### [Task requirements]
Which lines of the material below contain the string "right"? Show each of them in full, treating uppercase and lowercase as different.

### [Material for this exercise]
▼▼▼
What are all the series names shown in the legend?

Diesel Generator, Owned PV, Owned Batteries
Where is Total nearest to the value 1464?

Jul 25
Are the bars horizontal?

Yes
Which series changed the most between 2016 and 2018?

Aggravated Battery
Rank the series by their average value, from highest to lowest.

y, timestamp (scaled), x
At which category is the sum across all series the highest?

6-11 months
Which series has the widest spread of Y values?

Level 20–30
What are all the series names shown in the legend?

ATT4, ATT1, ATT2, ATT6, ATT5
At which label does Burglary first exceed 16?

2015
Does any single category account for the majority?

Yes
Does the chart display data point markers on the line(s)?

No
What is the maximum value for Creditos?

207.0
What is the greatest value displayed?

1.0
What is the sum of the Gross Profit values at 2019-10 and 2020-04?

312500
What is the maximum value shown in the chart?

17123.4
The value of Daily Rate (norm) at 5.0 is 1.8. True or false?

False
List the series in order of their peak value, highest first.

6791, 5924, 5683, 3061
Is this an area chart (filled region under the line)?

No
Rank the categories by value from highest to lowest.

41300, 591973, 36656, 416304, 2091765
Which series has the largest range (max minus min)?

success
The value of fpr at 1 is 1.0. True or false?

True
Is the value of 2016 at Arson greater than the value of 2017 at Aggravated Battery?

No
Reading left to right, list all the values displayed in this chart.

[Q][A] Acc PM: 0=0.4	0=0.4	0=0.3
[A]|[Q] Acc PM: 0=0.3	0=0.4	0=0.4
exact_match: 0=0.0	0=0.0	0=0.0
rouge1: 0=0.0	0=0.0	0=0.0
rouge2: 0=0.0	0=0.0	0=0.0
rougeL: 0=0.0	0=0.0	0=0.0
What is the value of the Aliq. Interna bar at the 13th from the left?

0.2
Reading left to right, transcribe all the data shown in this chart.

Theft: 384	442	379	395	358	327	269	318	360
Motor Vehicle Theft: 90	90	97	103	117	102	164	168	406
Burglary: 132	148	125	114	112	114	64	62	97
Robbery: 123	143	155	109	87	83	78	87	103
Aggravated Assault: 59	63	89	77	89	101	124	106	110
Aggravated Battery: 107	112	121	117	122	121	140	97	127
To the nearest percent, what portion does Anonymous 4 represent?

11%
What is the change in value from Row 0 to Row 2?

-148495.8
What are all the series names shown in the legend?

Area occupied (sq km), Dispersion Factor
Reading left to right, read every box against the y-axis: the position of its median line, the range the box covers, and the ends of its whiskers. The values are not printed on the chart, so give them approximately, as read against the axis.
▲▲▲
### [Task result]
Reading left to right, list all the values displayed in this chart.
Reading left to right, transcribe all the data shown in this chart.
Reading left to right, read every box against the y-axis: the position of its median line, the range the box covers, and the ends of its whiskers. The values are not printed on the chart, so give them approximately, as read against the axis.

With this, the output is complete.